§ **Aim of the exercise**:
Only part of the listing is needed, namely the lines from its start through the line with "30: (128, 246)", and they should be retyped exactly.

§ **Data extract**:
_____

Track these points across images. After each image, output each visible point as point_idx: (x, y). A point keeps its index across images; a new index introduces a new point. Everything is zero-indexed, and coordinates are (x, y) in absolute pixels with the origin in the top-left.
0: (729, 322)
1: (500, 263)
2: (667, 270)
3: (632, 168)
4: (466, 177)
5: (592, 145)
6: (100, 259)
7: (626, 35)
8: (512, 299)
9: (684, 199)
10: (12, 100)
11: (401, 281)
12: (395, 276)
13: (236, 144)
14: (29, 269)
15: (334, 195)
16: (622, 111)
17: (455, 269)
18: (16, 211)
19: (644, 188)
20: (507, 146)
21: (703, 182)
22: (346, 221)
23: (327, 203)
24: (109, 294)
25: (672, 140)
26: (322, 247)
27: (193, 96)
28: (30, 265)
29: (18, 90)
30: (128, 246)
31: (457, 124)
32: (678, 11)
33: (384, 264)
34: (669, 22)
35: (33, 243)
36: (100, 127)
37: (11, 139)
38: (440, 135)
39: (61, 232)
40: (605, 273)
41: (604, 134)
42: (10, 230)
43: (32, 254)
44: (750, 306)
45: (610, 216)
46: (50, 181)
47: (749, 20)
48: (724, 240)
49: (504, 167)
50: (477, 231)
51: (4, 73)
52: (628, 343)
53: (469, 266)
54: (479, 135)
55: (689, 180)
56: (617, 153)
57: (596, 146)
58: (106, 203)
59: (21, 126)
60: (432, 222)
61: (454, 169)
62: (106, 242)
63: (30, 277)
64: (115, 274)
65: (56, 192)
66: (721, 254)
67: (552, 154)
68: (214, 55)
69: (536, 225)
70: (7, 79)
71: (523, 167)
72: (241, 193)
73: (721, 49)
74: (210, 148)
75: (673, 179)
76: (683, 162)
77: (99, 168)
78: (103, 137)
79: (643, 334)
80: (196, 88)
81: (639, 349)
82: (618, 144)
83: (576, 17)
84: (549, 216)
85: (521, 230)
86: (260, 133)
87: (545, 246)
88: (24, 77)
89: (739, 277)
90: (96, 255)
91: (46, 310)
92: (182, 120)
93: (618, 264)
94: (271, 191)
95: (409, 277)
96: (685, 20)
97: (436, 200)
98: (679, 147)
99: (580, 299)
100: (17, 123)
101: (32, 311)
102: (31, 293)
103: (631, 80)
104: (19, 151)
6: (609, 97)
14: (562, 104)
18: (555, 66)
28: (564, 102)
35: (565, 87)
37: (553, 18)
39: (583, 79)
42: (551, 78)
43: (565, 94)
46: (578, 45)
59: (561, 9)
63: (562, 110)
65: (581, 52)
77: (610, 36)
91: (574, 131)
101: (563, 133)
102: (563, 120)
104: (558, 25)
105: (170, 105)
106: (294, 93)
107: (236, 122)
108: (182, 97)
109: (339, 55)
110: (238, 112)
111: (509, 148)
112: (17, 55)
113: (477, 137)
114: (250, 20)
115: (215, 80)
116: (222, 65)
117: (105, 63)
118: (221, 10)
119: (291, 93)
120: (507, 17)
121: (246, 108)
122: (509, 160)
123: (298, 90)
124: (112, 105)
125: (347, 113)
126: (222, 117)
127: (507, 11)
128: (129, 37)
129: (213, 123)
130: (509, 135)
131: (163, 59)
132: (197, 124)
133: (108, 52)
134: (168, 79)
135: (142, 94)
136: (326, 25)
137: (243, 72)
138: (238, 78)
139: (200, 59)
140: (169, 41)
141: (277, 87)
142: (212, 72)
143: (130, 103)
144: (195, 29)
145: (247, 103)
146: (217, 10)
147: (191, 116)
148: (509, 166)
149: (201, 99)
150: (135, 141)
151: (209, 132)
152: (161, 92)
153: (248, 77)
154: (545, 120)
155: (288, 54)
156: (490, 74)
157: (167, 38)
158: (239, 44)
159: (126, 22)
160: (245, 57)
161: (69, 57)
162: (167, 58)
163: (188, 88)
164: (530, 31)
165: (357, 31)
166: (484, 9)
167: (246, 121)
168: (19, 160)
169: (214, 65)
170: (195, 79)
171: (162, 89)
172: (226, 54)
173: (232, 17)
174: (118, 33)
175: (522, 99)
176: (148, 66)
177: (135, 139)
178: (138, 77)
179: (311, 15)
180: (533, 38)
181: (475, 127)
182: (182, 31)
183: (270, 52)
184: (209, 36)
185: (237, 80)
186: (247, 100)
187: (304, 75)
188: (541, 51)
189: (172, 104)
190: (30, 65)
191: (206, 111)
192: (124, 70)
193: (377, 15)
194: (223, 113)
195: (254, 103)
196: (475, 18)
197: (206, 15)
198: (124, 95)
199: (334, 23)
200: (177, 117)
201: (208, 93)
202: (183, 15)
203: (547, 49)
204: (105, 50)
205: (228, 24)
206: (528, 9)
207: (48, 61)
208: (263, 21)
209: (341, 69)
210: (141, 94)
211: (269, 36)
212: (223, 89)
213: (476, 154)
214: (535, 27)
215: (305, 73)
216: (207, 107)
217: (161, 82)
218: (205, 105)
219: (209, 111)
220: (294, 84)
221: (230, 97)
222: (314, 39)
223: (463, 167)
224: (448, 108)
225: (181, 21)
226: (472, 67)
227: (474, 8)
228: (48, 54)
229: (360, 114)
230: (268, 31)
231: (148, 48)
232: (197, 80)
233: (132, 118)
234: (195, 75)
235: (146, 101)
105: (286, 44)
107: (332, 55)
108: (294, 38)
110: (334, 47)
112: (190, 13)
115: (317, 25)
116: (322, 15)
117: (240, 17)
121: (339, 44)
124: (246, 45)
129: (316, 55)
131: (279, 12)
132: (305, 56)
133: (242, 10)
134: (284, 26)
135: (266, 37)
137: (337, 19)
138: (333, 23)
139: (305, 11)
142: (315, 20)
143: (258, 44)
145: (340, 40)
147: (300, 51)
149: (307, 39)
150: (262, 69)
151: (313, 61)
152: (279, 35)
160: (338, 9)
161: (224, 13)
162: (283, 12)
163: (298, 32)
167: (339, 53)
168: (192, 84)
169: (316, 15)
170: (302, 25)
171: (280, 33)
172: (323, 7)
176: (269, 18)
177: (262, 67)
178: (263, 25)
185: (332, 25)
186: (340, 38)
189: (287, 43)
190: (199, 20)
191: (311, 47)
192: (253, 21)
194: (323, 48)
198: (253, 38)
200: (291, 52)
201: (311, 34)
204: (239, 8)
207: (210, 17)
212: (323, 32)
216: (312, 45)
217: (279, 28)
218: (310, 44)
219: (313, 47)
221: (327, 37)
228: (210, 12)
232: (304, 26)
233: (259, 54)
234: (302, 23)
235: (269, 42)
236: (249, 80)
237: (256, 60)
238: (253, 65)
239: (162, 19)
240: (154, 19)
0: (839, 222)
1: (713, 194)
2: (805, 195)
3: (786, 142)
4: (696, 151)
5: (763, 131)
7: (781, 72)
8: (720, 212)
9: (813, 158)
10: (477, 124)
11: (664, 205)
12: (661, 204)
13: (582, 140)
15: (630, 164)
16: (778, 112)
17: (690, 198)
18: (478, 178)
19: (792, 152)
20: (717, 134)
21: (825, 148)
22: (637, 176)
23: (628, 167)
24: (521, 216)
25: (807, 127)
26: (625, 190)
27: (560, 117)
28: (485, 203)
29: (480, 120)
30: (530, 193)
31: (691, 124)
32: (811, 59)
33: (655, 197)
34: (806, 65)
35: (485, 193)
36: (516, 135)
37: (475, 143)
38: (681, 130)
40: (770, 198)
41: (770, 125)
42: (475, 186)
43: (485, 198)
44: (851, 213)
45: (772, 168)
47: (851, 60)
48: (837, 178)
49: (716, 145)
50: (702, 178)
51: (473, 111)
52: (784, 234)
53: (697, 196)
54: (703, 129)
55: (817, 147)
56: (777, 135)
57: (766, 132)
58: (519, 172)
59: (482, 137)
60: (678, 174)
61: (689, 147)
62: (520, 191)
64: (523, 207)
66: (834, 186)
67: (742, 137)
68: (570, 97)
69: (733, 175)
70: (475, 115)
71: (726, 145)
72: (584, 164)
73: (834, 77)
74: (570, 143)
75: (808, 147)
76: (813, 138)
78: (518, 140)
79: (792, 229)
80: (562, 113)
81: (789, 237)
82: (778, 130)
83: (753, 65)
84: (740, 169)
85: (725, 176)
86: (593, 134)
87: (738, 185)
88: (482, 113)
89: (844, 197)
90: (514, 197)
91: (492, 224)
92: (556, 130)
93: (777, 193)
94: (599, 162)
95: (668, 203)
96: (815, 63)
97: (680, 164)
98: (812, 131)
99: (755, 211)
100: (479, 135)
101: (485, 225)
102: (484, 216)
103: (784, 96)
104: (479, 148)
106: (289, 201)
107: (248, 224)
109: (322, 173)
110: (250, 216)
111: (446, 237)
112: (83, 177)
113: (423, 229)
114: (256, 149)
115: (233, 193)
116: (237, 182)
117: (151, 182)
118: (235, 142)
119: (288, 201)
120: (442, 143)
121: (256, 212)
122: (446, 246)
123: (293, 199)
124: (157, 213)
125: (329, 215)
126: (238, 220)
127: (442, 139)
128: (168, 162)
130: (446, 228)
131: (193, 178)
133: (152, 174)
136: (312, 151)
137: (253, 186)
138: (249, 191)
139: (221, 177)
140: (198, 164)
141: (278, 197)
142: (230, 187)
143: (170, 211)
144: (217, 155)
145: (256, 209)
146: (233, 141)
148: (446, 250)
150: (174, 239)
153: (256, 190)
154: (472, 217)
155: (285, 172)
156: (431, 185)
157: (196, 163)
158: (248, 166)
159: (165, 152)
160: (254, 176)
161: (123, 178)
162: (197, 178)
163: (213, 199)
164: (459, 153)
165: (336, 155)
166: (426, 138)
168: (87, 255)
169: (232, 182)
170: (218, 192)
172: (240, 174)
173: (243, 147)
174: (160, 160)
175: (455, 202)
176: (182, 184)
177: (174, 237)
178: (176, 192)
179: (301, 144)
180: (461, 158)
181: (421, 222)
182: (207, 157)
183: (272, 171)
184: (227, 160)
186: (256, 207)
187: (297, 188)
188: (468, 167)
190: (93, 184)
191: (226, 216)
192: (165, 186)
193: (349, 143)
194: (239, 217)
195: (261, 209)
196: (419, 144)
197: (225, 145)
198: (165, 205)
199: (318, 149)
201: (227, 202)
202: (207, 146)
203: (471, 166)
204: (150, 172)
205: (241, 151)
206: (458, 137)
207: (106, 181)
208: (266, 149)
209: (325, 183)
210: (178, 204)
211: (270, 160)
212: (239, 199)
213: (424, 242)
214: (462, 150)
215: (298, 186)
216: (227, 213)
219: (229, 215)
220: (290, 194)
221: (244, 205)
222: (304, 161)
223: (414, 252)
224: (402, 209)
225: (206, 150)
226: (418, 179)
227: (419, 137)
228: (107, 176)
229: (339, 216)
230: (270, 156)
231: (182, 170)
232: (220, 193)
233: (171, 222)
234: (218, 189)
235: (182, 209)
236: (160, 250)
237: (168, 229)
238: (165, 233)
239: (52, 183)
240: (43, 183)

_____

§ **Answer area**:
Track these points across images. After each image, output each visible point as point_idx: (x, y). A point keeps its index across images; a new index introduces a new point. Everything is zero-indexed, and coordinates are (x, y) in absolute pixels with the origin in the top-left.
0: (729, 322)
1: (500, 263)
2: (667, 270)
3: (632, 168)
4: (466, 177)
5: (592, 145)
6: (100, 259)
7: (626, 35)
8: (512, 299)
9: (684, 199)
10: (12, 100)
11: (401, 281)
12: (395, 276)
13: (236, 144)
14: (29, 269)
15: (334, 195)
16: (622, 111)
17: (455, 269)
18: (16, 211)
19: (644, 188)
20: (507, 146)
21: (703, 182)
22: (346, 221)
23: (327, 203)
24: (109, 294)
25: (672, 140)
26: (322, 247)
27: (193, 96)
28: (30, 265)
29: (18, 90)
30: (128, 246)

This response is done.